Прошло ещё две недели, и опасная математическая шутка была окончательно забыта. Никто из отличников (а все ученики этой школы были отличниками) не вспомнил о ней и не попытался её разоблачить, чтобы получить “А”. На третью неделю учителя снова вызвал директор школы. Он был мрачен, как похоронное бюро. Закрыв дверь кабинета, он предложил учителю сесть и швырнул перед ним письмо на плотной, палевого цвета бумаге. Письмо было из местной юридической фирмы “Оркин, Соркин и Дворкин”. Оно гласило:
“Наша компания представляет интересы родителей учеников вашей школы. В связи с инцидентом, произошедшим недавно в седьмом классе на уроке математики, мы бы хотели встретиться с учителем, мистером Зайтлайном, чтобы получить его показания о вышеупомянутом инциденте. Вы можете назначить день и время встречи. Искренне ваш – А. Оркин”.

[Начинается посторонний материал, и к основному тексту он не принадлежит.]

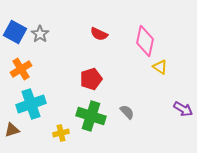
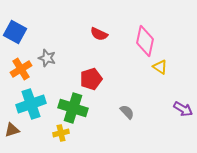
gray star: moved 7 px right, 24 px down; rotated 18 degrees counterclockwise
green cross: moved 18 px left, 8 px up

Мистер Оркин явился на следующий день после окончания уроков. Его сопровождали Соркин, Дворкин и две секретарши. Интервью проходило в кабинете директора. Вопросы задавал самый молодой, мистер Дворкин. Остальные молча записывали. Для начала мистер Дворкин уточнил имя, фамилию, адрес и год рождения учителя. Затем он сказал:
– Мистер Зайтлайн, повторите, пожалуйста, что вы объявили ученикам на уроке математики пятого октября?
– Что два равно одному.
– Известно ли вам, что на самом деле два не равно одному?
– Почему вы так думаете?
– Мистер Зайтлайн, позвольте, я буду задавать вопросы. Признаёте ли вы, что преднамеренно ввели своих учеников в заблуждение?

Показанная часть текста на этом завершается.